**Wat je moet doen**
Schrijf de tekst over de uitspraak over plattelandswoningen verder, te beginnen na de laatste zin.

+++ Te analyseren tekst

ABRvS 201306630/5/R3, 4 februari 2015 (Plattelandswoning)

Essentie: De luchtkwaliteit bij een voormalige agrarische bedrijfswoning moet worden beoordeeld aan de hand van de luchtkwaliteitseisen, als die woning door een derde mag worden bewoond. Het gaat om zogenoemde plattelandswoningen die geen binding hebben met het agrarische bedrijf waarbij de woning staat.

Een plattelandswoning is geen arbeidsplaats, als de bewoner geen binding heeft met het agrarische bedrijf. Dit betekent dat het bevoegd gezag bij besluiten met mogelijke gevolgen voor de luchtkwaliteit bij die plattelandswoning, rekening moet houden met de luchtkwaliteitseisen.

Voor de bescherming tegen luchtverontreiniging is het feitelijke gebruik van een functie dus belangrijker dan de planologische bestemming.

Toetsingskader: Wet milieubeheer, artikel 5.6 lid 2; Richtlijn 2008/50/EG

Betreft: Besluit van gemeente Weert (raad) tot vaststelling van het bestemmingsplan "Buitengebied 2011".

++++++
+++ Gegeven informatie

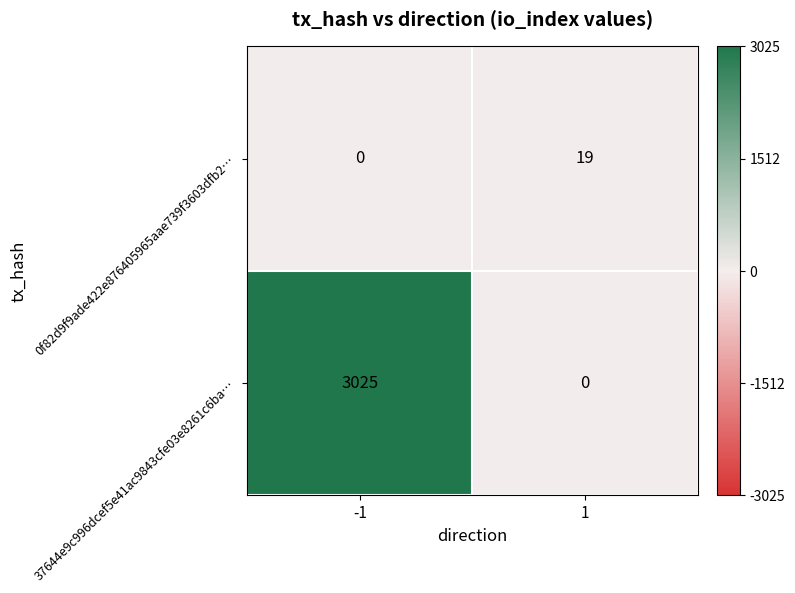

List the series in order of their peak value, highest first.

37644e9c996dcef5e41ac9843cfe03e8261c6ba…, 0f82d9f9ade422e876405965aae739f3603dfb2…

++++++

**Jouw antwoord**
Relevante overwegingen: 6. Aan het perceel [locatie 2] is in het plan de aanduiding "specifieke vorm van wonen - voormalige agrarische bedrijfswoning" toegekend. Op dit perceel staat een woning die in eigendom toebehoort aan [belanghebbende] en door haar wordt bewoond. Zij heeft geen bindingen met de inrichting van [appellante].

Zoals hiervoor overwogen onder 3.2 is de Richtlijn geïmplementeerd in titel 5.2 van de Wet milieubeheer en bijlage 2 bij die wet.

[…]

In beginsel dient de luchtkwaliteit in alle agglomeraties en zones beoordeeld te worden. Ingevolge artikel 5.19, tweede lid, onder b, vindt geen beoordeling plaats op terreinen waarop een of meer inrichtingen zijn gelegen, waar bepalingen betreffende gezondheid en veiligheid op arbeidsplaatsen als bedoeld in artikel 5.6, tweede lid, van toepassing zijn. De vraag is of het perceel [locatie 2], waarop de woning van [belanghebbende] staat, valt onder deze uitzondering op het uitgangspunt dat de luchtkwaliteit op iedere plaats beoordeeld dient te worden.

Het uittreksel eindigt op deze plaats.